When the circus came to town it brought with it its own very effective means of self-promotion. First there were the promotional people - the flacks who papered the countryside with posters for "The Greatest Show On Earth." They also placed advertisements in the local newspapers and had people entering the local coffee and barber shops, hotels and restaurants, talking up and promoting the event.
Next was the arrival itself. People flocked to the railway sidings early in the morning. They crowded around to watch the animals disembark. Herds of horses flowed out of the large railway cars, followed by llamas, camels, caged lions and tigers, chimpanzees, hippopotami - and the stars of the show, herds of elephants.
The working animals were hooked to large wagons for the pull to the fairgrounds. Like the circus people, the animals fulfilled several roles. In the morning and at night they were motive power for the groaning wagons loaded with materials or caged large cats. During the performances they were decked out in circus finery and pranced, danced and did tricks in one of the three large rings under the big top.

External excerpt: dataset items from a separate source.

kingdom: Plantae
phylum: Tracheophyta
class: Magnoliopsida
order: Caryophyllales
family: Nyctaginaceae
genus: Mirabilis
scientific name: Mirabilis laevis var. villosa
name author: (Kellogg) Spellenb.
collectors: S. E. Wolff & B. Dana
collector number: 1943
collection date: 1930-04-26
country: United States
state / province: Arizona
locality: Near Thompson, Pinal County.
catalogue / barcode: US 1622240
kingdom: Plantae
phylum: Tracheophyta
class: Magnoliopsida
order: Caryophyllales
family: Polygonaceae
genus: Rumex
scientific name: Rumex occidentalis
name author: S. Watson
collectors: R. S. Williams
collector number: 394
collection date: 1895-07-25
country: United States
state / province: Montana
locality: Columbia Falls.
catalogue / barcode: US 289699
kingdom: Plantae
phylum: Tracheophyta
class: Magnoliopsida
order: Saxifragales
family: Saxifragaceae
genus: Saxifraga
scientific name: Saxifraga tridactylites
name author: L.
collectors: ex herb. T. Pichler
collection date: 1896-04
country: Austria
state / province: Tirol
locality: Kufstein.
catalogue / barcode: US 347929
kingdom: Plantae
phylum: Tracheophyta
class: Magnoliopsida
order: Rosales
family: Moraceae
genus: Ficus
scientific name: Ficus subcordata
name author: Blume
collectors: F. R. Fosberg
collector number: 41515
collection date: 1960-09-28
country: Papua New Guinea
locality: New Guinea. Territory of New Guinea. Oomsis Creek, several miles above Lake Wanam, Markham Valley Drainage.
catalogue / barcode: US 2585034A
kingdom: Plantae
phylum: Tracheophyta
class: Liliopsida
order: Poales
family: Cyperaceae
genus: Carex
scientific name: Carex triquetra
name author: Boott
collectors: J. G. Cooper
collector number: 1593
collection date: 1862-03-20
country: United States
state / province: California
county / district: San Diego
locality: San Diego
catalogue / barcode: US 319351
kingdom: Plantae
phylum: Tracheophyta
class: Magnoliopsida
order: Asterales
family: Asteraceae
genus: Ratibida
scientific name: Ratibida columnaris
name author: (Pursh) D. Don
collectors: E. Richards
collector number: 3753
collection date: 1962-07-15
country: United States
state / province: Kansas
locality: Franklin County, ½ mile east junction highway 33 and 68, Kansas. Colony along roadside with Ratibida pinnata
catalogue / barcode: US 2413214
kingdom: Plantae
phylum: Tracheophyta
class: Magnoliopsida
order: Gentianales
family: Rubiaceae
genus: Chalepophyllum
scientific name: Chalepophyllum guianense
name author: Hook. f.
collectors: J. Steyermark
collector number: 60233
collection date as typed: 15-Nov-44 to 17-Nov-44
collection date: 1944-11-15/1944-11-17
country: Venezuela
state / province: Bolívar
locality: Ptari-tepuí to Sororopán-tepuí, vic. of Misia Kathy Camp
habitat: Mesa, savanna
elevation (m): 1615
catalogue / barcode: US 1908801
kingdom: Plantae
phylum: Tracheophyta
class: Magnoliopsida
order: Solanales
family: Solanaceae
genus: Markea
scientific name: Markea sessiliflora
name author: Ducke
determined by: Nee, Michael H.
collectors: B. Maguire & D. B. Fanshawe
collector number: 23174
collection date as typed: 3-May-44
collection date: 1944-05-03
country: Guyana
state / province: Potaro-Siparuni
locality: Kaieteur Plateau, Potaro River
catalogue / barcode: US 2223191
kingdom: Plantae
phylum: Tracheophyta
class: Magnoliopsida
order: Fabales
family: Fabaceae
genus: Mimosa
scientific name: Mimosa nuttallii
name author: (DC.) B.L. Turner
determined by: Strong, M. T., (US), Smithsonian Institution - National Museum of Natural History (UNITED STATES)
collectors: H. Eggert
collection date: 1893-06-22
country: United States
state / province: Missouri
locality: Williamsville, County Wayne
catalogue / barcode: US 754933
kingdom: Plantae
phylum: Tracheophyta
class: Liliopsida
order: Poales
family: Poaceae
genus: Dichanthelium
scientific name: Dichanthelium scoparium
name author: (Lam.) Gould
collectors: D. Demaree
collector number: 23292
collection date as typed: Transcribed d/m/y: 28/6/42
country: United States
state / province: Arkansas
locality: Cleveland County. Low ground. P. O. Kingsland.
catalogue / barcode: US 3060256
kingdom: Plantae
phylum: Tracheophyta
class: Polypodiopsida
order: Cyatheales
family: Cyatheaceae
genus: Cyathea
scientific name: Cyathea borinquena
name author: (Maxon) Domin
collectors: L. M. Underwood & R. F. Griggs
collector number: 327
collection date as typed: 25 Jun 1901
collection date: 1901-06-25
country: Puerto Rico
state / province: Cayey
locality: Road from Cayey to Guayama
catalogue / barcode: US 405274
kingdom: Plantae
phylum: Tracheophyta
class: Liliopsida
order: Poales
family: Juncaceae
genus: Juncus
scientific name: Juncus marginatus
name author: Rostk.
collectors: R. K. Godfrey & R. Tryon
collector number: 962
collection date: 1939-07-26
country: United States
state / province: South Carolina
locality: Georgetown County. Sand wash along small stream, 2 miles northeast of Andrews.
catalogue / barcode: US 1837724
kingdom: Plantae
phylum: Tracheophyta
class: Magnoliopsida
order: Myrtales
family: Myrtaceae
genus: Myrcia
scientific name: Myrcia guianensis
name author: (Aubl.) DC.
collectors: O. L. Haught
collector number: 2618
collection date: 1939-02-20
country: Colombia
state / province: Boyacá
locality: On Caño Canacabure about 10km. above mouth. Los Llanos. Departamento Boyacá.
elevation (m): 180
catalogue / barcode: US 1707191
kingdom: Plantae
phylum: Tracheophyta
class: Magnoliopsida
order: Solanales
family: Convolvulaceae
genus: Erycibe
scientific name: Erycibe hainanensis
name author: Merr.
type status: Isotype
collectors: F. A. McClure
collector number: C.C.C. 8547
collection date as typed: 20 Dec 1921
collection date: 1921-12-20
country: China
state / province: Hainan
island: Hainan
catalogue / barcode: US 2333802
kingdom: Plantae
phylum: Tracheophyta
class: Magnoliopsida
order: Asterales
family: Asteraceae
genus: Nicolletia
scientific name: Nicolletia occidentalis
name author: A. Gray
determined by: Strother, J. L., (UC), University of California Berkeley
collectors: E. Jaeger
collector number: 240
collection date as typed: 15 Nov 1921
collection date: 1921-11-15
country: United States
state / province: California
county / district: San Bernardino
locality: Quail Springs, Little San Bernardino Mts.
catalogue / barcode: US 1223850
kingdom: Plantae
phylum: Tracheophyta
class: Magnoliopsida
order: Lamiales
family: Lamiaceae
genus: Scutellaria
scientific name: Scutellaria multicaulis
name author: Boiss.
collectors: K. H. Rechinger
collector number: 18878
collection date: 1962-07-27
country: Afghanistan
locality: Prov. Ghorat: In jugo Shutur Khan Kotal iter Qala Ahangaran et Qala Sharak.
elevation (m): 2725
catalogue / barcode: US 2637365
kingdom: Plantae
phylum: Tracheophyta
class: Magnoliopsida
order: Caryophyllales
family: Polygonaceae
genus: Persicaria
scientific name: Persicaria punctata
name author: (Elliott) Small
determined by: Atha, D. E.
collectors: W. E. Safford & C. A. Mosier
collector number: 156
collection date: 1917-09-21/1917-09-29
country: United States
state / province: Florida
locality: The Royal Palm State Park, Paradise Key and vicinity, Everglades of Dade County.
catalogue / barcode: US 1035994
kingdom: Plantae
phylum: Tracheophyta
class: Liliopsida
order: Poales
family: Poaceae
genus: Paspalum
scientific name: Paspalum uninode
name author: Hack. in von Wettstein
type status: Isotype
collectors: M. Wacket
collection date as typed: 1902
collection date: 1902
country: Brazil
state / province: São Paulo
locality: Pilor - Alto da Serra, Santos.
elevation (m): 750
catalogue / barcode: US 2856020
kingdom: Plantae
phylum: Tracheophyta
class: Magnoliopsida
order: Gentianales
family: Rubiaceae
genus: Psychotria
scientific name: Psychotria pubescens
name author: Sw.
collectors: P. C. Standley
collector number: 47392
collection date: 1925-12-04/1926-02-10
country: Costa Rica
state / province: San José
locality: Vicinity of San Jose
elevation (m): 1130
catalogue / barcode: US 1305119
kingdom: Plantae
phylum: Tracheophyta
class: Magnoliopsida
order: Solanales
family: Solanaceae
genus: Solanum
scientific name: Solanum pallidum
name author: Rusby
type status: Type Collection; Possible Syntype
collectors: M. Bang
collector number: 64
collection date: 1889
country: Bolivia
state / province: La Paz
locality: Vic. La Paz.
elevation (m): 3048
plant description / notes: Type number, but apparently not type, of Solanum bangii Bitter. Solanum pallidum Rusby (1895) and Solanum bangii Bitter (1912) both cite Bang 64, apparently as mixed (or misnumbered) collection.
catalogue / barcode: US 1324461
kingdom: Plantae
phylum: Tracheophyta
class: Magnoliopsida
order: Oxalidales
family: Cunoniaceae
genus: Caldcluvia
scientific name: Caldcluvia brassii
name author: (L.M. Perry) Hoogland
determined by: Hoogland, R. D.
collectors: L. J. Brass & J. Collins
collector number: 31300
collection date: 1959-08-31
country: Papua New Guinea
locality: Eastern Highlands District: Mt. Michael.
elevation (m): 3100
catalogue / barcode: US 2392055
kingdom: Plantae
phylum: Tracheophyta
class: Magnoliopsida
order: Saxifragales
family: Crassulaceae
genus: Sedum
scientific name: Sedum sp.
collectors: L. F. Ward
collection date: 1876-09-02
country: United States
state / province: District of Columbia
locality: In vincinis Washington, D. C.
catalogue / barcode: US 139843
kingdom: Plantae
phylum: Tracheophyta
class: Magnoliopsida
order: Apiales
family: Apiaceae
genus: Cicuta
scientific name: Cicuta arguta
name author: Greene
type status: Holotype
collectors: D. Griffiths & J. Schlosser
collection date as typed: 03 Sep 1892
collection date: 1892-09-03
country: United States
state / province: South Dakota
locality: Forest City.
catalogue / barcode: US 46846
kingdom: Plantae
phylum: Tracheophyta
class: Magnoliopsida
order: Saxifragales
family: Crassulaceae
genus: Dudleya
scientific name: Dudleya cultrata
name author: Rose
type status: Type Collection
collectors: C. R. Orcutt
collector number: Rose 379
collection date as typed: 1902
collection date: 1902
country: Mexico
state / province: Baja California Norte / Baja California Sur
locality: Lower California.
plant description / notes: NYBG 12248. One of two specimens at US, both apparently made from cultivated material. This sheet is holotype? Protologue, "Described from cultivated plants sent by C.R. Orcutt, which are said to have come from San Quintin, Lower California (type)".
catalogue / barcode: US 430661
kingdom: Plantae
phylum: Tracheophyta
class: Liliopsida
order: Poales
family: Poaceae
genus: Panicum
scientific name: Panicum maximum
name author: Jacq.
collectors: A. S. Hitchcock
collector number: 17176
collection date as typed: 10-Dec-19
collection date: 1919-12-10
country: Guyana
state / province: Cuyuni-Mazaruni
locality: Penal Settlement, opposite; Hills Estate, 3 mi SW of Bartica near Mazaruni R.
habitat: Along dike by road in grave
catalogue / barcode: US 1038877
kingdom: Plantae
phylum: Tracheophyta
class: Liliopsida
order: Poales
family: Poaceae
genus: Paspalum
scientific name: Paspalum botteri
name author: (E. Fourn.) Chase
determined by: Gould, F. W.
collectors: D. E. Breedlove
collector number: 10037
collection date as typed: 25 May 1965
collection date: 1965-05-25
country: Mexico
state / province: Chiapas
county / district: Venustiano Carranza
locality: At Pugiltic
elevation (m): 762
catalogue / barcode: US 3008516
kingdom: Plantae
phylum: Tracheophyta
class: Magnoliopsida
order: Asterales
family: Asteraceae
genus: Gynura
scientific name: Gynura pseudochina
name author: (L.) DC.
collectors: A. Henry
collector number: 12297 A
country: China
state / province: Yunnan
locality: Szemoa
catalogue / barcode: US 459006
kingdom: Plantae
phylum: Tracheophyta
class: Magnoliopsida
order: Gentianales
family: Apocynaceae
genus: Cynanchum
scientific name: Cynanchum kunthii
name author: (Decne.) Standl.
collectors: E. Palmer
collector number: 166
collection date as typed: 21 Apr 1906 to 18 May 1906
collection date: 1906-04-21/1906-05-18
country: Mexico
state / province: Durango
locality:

Perhaps the most exciting event of all, however, was the parade. At least once a day, before the afternoon performance, the animals were tricked out in their finery and the horses were hitched to the large wagon cages transporting the performing lions and tigers. The chimps were loaded into their enclosures and the clowns were dressed and made-up appropriately. All was marshaled and then led out by the circus band, dressed in glistening white uniforms. Then down Baker Street (and every other main street) the whole troupe went, creating a chaos of sound and colour and magic. Just as the Pied Piper of Hamelin town, the circus parade led one and all to circus city, to the ticket office and to the wonderful performances.
The circus parade was an institution. It was HOW the circus did business. The parade announced and showed the goods. Bejeweled and beautiful women rode high on the heads of huge elephants or were comfortably saddled between the humps of North America's largest camel. In short skirts and high boots, cracking bull whips, the buxom lady lion tamers strutted Baker Street promising a show that no one would forget.
The Norris & Rowe circus in 1907 advertised 42 double length railway cars, 500 circus people and 350 horses as well as thundering Roman chariot races, camels lions, herds of elephants and a GRAND STREET PARADE daily at 10:30. When the Heritage Brothers big 3 ring circus came to town on July 10th, 1926, they had 300 people, 200 horses, droves of camels and herds of elephants and a DAILY STREET PARADE at noon. It stands to reason - the circus is in town and the show is everything. Let the people know what they are to expect with the wonderful carved wagons, caged tigers and performing elephants.
When the Sells-Floto Circus poster came out advertising the Friday, August 6th, 1926, shows in Cranbrook, it had an added insert. The insert read, in part, "No Street Parade!" There was some talk of the inadvisability of street parades now that the roads were congested with automobiles, but no one referred to the fact that Sells-Floto elephant stampedes had already occurred in Edmonton and Calgary prior to arriving in Cranbrook. Whatever the reason, Sells-Floto did not have a parade in Cranbrook, but it did have a third elephant stampede.